Il Grande Silenzio
Il Grande Silenzio
Sergio Corbucci
Italy / 1968 / 105' / Italian premiere
Il Grande Silenzio
Sergio Corbucci
Italy / 1968 / 105' / Italian premiere

With this film, Corbucci made one of the best movies of its kind, adopting a stylized narrative approach steeped in violence and blood and grafted onto the popular format of the spaghetti western, enhanced by a fortunate choice of actors, making it into a cult film popular with many enthusiasts. It is one of the greatest and most legendary Italian political westerns and one of the best examples of the fertile anarchy reigning in Italian film at the time. In a mountain village in Utah, surrounded constantly by snow, there is a group of bandits forced to become outlaws by a moneylender and pursued by a ferocious bounty hunter. A mute killer, hired by a local woman to avenge the wrongs suffered by her husband, and a government agent arrive from far away.

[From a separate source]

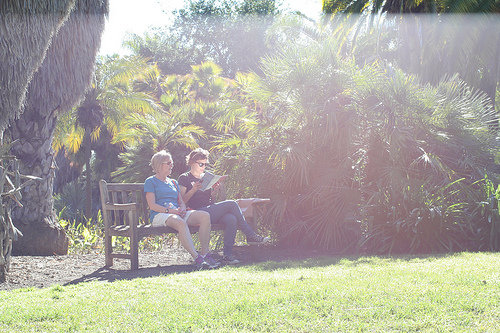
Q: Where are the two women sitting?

The outdoor scenes were filmed entirely in the Dolomite locations of Auronzo di Cadore, Misurina, Cortina d'Ampezzo and San Cassiano in Badia.

50th anniversary restoration

Language: Italian

Director

Sergio Corbucci

A director and screenwriter, he was born in Rome in 1927. He made his debut as a director in 1951, dedicating his attention to popular dramas throughout the 1950s. He subsequently made several comedies, some with Totò, including I due marescialli (1961). At the same time, he tried his hand at the sword-and-sandal genre, with films such as Maciste contro il vampiro (1961). Around the middle of the 1960s he moved on to spaghetti westerns, with films such as Django! (1966), starring Franco Nero. With the decline of the genre, he returned to costume comedies, making dozens of successful films, including Il conte Tacchia (1982). He died in Rome in 1990.